Il y a un 2013 comme il y a un 2015, un 2017 et un 2019 mais il n’y a pas d’ambiance 2014, ni en 2016 ou 2018 par exemple. Et en 2013, cette ambiance était la plus forte. Ce qu’il y avait d’important, de précis, et peut-être même de finalement beau dans l’année 2013, c’est qu’elle matérialisait encore la concrétisation de l’infini des possibles évoqué par Kierkegaard. Quand il écrit « Il n’y a rien de plus parfumé, de plus pétillant, de plus enivrant que l’infini des possibles » ; c’est alors précisément l’an 2013 qui me revient en mémoire. C’était un bonheur bête, mais suffisant. Et puis, souvenons-nous, l’année 2013 :  c’est celle de Get Lucky  de Pharell Williams, de la sortie du film Gravity d’Alfonso Cuarón, du Loup De Wall Street de Martin Scorsese, et de La Vie d’Adèle d’Abdellatif Kechiche. Je me souviens aussi de ce groupe de musique, alors très célèbre dans la capitale française : Fauve. Qui aujourd’hui se rappelle ces chanteurs qui criaient si tu m’entends le blizzard ? Parmi toutes ces références qui sont bloquées dans l’année 2013, et que l’on peut précisément disséquer dix ans plus tard avec le recul nécessaire, il y a le film Only Lovers Left Alive. C’était un film qui faisait à sa sortie référence, qui était une œuvre dominante, autant dans son contenu que dans la forme. Mais dix ans plus tard, j’ai l’impression d’être passé à côté de cette œuvre, et que finalement le film n’est pas aussi précieux qu’il paraissait, et précisément parce que nous avons changé d’époque. Que s’est-il donc passé ? Pour ceux n’ayant pas eu l’occasion de voir le film, et que je ne recommande donc finalement pas, bien qu’il est toujours intéressant de voir et connaître par soi-même, c’est une terne histoire d’amour entre deux vampires. Voilà, c’est presque tout ce qui engage l’œuvre et qui la compose. 

 

Il y a d’abord ce couple qui représente le point nodal dans la compréhension du film. Il s’agit de voir dans cette relation, qui traverse le temps et les époques, la volonté forte d’une union qui dépasse tout cadre et qui représente l’unique point d’atterrissage pour ces deux vampires effrayés de vivre indéfiniment, ils sont la classique compréhension d’un alpha et d’un omega dans la vie de l’un envers l’autre. C’est classique, mais abstrait et vieilli aujourd’hui, on n’y retrouve pas une dimension philosophique qui pourrait apporter une meilleure compréhension à ce choix risqué, surtout lorsqu’on appelle ses deux personnages principaux Adam et Ève.

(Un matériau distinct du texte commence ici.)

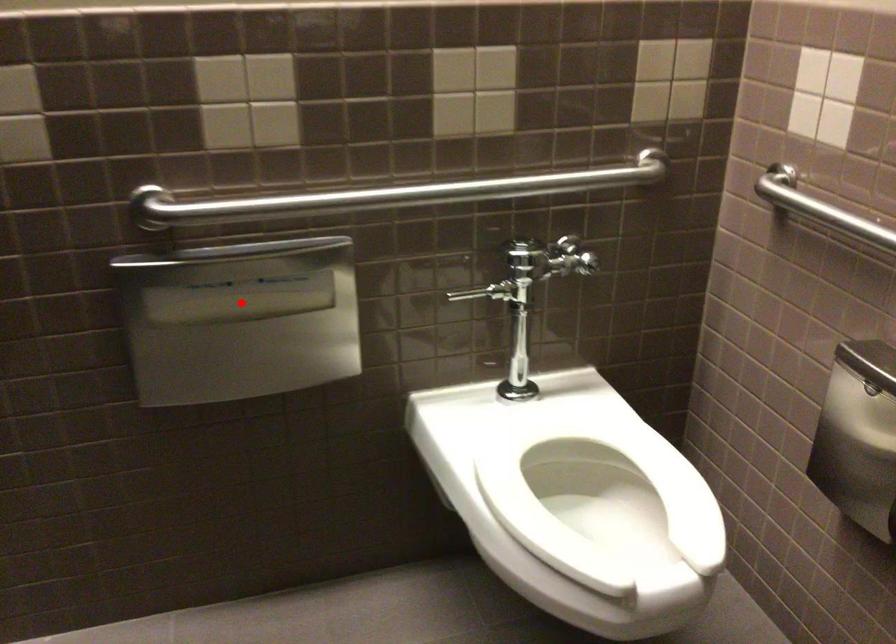
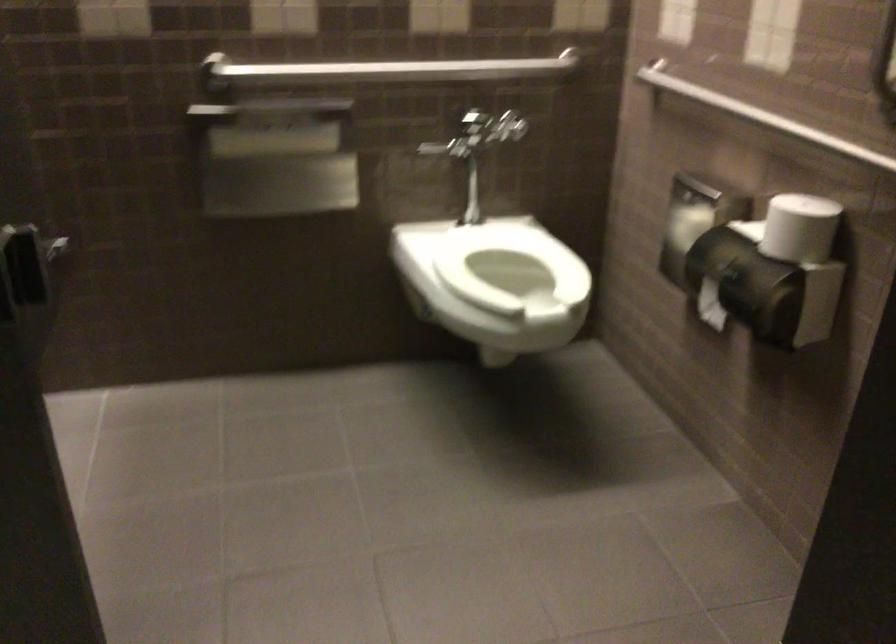
Question: I am providing you with two images of the same scene from different viewpoints. In image1, a red point is highlighted. Considering the same 3D point in image2, which of the following is correct?

Choices:
 (A) It is closer
 (B) It is farther

Answer: (B)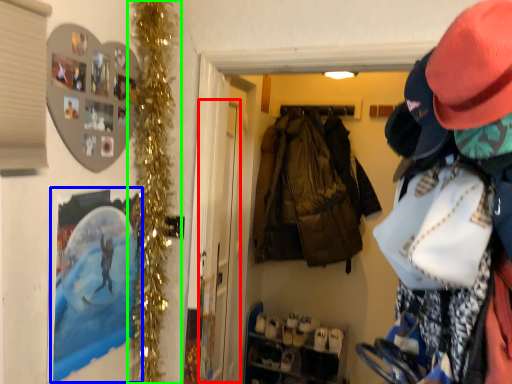
Question: Which is farther away from screen door (highlighted by a red box)? picture frame (highlighted by a blue box) or christmas decoration (highlighted by a green box)?

Choices:
 (A) picture frame
 (B) christmas decoration

Answer: (A)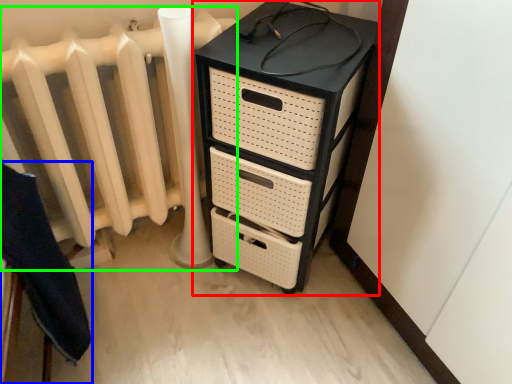
Question: Based on their relative distances, which object is farther from chest of drawers (highlighted by a red box)? Choose from furniture (highlighted by a blue box) and radiator (highlighted by a green box).

Choices:
 (A) furniture
 (B) radiator

Answer: (A)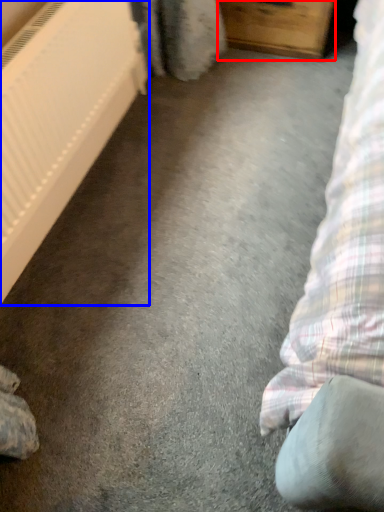
Question: Among these objects, which one is farthest to the camera, furniture (highlighted by a red box) or radiator (highlighted by a blue box)?

Choices:
 (A) furniture
 (B) radiator

Answer: (A)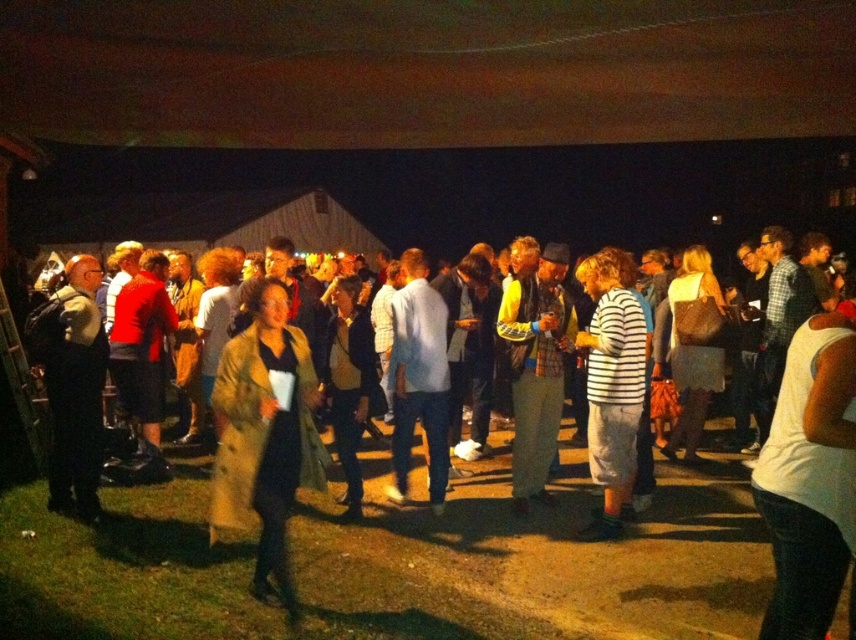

Ceux qui composent autour de ce couple ne sont pas intéressants et n’apportent rien à l’œuvre : Ian, l’ami d’Adam à Détroit, permet de comprendre qu’il existe un lien avec le monde des « zombies » tandis que la relation d’Ève avec Christopher Marlowe à Tanger représente le lien spirituel vers le passé. La sœur d’Ève est la seule dynamique du film, mais ses comportements hasardeux mènent à la mort de Ian, et elle s’éteint aussi rapidement qu’elle est apparue. Puis c’est au tour de Christopher de mourir. Le manque de sang frais oblige les deux personnages à piéger un jeune couple, c’est ainsi que l’on s’ennuie à la fin du film. Pas de réponse sur l’éventuel suicide d’Adam, pas de réponse sur sa relation à la musique, le film n’avance pas, et finit sur rien. 

 

Pourtant, Only Lover Left Alive était bien un film réussi en 2013, et je me demande bien pourquoi. C’est certainement en raison de l’esthétique adoptée par Jim Jarmusch, cette facilité à croiser des mondes — parfois d’une manière qui, avec le recul des dix années, me semble abrupte — et cet esprit d’une recherche de la perfection dans l’art. Les multiples tentatives de références citées tout au long du film : allant de Ramón de Campoamor y Campoosorio à Umar ibn Abi Rabi’ah, en passant par Kafka et Mishima, sont très liées au monde tel qu’il évoluait en 2013. À cette époque, Basquiat n’était pas aussi connu qu’il est depuis sa réappropriation par certaines entreprises, et on croyait encore à la magie des vampires, à dépasser les époques. En 2013, nous étions encore au XXème siècle. 

 

En définitive, je crois que le film appartient à un espace-temps protégé, à cette période où il semblait intéressant, et peut-être même cool de lire et d’écrire en étant un vampire, en se cachant du monde morose, et en vivant de nuit. Mais tout cela ne nous appartient plus aujourd’hui, et semble donc parfaitement désuet. C’est en cela que le film Only Lovers Left Alive n’est pas raté. Il appartient à un monde qui avait ses propres logiques, et où — il faut bien le reconnaître — certaines œuvres participaient à la création d’un décorum parfaitement inadapté aujourd’hui. Dans un monde où des millions d’individus regardent avec attention les épisodes de Gossip Girl, l’œuvre de Jim Jarmusch n’est pas inadaptée. D’une œuvre historique, il devient une pièce de l’Histoire, il permet de comprendre pourquoi nous aimions certaines choses il y a dix ans, et que nous ne sommes plus dans ces vagues aujourd’hui. Nous avons grandi, et peu de choses semblent toujours dignes d’intérêt dix ans plus tard, ce film n’en fait pas nécessairement partie.